## begin Source document

MICHAEL
OLESKER.
Formidable
heat no match for boxers' determination
Published on June 27, 2002
© 2002- The Baltimore Sun
MOE
RITES, the bantam manager and head trainer at
the Baltimore Boxing Club,
506 1/2 Broadway, puts half a dozen fighters
through paces that could cause cardiac arrest
in a gazelle. One guy's turning a speed bag
into a blur, while another punishes a heavy
bag. A skinny kid skips rope in front of a mirror,
and a fellow built like an industrial fire hydrant
moves briskly around a ring, getting his rhythm
down.
Combined,
they unleash a Niagara of sweat on an afternoon
when the temperature hits the mid-90s on the
street, and the street cannot compare with this
airless gym where all molecules bearing even
a trace of coolness go to die. "This ain't
the Holiday Spa," Rites says, watching
a kid with a shaved skull named Brandon Cofield
go through his paces. "This is a man's
gym, right?"
He
nods in Cofield's direction. Cofield, 147 pounds
when he started the workout but about 84 pounds
afterward, is losing weight before our eyes.
It's coming off him in pure perspiration, which
whips off him with each punch he throws. He
whips a sneaky left jab now and nods assent.
"Keep
your head moving," Rites calls to Cofield.
He watches him for a few seconds, then tells
a bystander who's shvitzing through his shirt
from the tremendous strain of merely watching
so much activity, "After what I used to
do, this is nothing."
"What
did you used to do?"
"Asphalt
work," he says.
Fair
enough. But, for all those who never worked
with asphalt, the week has been a killer. Mid-90s,
steady. Humidity that creeps into your pores
and sets up permanent residence. And, at the
Baltimore Boxing Club, Broadway
and Eastern Avenue, picturesquely located directly
above the Love Zone Lingerie shop, it is worse.
To
chug up the narrow stairway is to feel the thumping
inside your chest. To stand there, surrounded
by dozens of old fight posters decorating every
inch of available wall space, and merely to
watch the young boxers at work, is to witness
mankind refusing to capitulate to the elements.
"Yeah,"
Brandon Cofield says a few minutes later, during
a brief lull in his workout, "when you
first work out in this kind of heat, you feel
like you can't breathe. But boxing's supposed
to be about hard working. You don't want plush.
When you get in that ring, let the other guy
pass out, 'cause maybe he worked out in air
conditioning and ain't used to tough conditions."
Cofield,
24, is 5-3 in his amateur career. He has a little
background in heat, too. He cooks for a catering
company. "You got your hot times in the
kitchen," he says.
But,
for a boxer, beating the heat's psychological
as well as physical. Rites knows this. He and
Jake Smith, the owner of the gym and former
state super-middleweight champ when he fought
as Jake "The Snake" Smith, have signs
all around the place as motivations.
"The
more you sweat, the less you bleed," one
says.
"Champions
never take the easy way out," says another.
"No
crybabies," says a third.

## end Source document
## begin Stored data

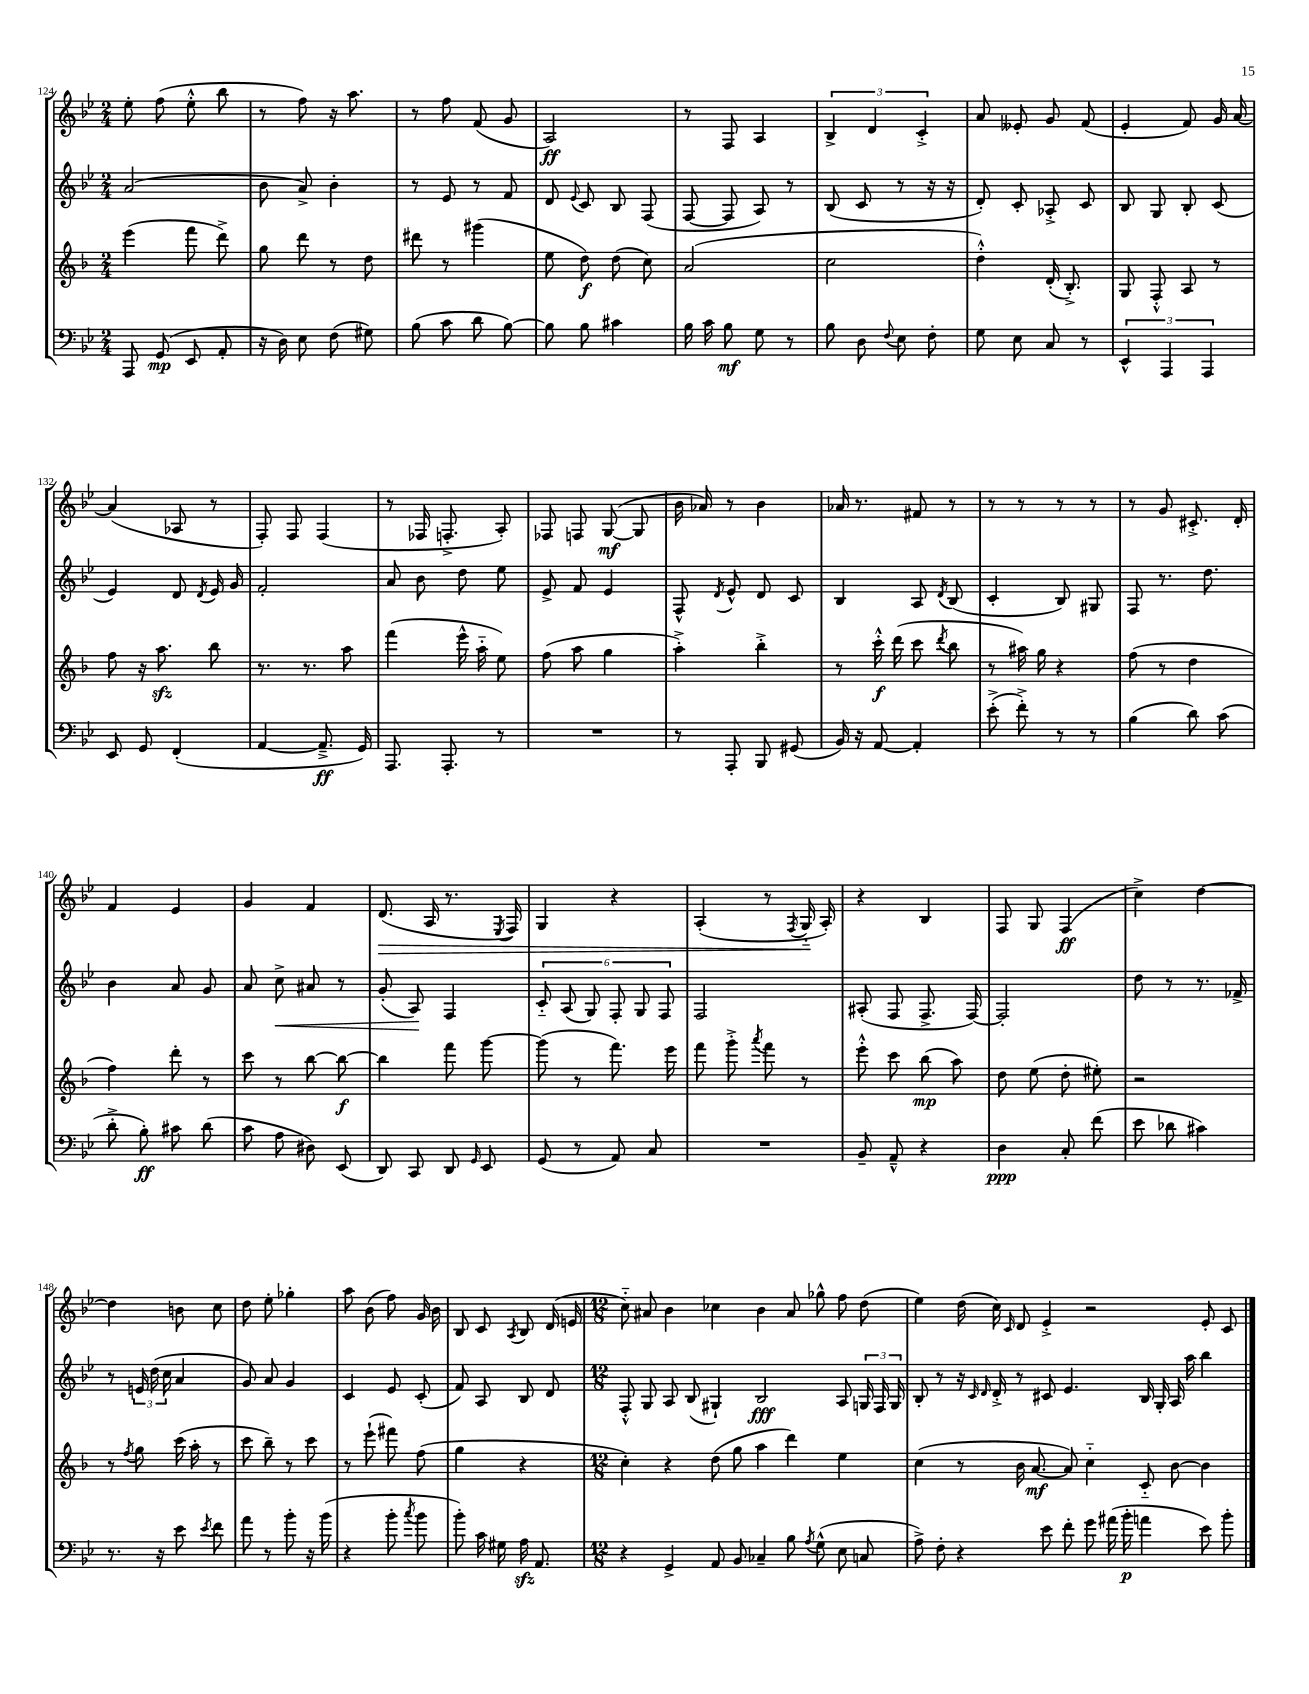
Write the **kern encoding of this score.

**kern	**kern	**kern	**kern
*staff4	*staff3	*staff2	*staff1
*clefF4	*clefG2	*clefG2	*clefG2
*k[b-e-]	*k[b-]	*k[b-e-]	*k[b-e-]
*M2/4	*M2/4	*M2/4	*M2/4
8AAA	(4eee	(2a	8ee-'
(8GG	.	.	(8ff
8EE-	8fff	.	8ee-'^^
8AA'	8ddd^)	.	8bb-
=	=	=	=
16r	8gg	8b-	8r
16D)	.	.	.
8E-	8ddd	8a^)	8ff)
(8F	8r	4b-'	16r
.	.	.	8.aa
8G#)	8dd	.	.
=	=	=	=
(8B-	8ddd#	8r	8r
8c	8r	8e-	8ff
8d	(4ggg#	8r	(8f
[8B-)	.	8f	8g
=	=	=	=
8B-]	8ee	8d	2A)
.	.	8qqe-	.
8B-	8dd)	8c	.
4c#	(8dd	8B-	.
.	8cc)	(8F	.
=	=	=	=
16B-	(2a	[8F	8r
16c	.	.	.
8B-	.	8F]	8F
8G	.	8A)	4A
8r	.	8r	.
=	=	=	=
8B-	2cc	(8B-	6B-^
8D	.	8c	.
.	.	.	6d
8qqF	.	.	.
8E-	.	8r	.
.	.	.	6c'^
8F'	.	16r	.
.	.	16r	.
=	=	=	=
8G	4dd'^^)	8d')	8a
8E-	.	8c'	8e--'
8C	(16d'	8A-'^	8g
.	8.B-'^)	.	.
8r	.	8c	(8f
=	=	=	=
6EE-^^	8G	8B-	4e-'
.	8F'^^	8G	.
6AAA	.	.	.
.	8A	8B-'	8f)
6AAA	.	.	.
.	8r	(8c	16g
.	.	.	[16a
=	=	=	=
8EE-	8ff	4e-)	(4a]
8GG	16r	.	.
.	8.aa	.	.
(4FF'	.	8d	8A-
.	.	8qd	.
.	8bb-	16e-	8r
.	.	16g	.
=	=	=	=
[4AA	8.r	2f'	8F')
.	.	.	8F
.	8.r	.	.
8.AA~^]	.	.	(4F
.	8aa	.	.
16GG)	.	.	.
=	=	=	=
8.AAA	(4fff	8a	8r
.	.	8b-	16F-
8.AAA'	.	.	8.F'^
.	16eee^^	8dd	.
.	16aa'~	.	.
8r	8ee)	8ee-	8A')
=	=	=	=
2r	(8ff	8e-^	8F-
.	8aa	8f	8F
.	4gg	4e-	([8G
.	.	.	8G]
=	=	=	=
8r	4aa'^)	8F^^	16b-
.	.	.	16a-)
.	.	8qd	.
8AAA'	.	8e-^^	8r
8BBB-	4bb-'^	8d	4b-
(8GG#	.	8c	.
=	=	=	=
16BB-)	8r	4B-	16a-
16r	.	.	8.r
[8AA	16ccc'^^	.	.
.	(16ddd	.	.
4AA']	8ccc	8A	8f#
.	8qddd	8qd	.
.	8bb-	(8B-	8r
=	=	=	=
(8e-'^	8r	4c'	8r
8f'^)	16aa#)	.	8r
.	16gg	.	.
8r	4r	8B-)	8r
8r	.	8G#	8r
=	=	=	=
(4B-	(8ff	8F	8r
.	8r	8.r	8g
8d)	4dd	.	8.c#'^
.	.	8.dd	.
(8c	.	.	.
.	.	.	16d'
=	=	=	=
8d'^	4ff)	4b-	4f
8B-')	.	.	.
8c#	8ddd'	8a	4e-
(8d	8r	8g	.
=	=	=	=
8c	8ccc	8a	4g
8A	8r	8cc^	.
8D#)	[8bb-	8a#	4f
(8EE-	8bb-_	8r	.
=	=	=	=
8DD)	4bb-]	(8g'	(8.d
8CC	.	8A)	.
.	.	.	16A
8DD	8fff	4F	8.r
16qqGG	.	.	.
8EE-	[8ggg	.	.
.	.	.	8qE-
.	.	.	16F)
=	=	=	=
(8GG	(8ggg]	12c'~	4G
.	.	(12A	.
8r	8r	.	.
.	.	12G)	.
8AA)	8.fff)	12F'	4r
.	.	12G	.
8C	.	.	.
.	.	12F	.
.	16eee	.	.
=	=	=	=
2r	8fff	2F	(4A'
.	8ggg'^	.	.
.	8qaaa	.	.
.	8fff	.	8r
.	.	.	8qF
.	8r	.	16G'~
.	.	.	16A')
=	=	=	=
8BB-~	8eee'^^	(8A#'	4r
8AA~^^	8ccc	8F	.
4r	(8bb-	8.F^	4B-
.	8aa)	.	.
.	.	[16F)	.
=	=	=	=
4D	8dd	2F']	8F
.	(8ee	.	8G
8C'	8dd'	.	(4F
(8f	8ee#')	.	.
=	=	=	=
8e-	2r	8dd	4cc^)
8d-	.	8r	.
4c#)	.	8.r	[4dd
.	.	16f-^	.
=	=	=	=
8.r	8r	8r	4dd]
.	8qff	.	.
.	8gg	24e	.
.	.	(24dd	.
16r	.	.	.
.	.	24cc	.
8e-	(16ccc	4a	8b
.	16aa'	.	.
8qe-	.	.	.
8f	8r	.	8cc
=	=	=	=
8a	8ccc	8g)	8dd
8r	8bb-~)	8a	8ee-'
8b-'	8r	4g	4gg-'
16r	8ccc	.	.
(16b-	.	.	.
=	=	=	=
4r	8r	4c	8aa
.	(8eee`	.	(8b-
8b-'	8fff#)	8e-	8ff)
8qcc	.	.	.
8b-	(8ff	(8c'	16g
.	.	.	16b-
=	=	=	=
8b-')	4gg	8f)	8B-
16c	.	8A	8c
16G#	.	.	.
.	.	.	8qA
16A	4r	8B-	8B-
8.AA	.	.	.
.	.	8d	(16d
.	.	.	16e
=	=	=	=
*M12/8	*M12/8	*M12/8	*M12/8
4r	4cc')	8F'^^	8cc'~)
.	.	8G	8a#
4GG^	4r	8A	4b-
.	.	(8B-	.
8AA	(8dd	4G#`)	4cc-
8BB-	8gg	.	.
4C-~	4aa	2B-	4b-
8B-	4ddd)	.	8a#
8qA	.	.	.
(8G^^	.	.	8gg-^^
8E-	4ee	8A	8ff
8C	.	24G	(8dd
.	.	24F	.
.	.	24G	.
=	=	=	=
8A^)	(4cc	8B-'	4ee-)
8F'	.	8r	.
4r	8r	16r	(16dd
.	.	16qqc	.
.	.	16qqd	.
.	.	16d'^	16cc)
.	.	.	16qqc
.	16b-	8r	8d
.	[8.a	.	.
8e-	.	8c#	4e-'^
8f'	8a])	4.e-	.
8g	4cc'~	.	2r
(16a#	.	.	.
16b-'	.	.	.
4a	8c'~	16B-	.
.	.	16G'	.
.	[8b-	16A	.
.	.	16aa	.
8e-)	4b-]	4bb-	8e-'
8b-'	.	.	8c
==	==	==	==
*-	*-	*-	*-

## end Stored data

- Objective 1 -
According to the boxing gym column, why does Brandon Cofield say a boxer does not want plush training conditions? Respond in one to three sentences.
- Objective 2 -
Select every line of the listing that contains the string "kern", treating uppercase and lowercase as distinct.
The boxing gym column and the listing bear no relation to each other.

- Expected output 1 -
Cofield says boxing is supposed to be about hard work. A fighter who trains in the heat can let his opponent pass out in the ring, because that opponent may have worked out in air conditioning and not be used to tough conditions.

- Expected output 2 -
Write the **kern encoding of this score.
**kern	**kern	**kern	**kern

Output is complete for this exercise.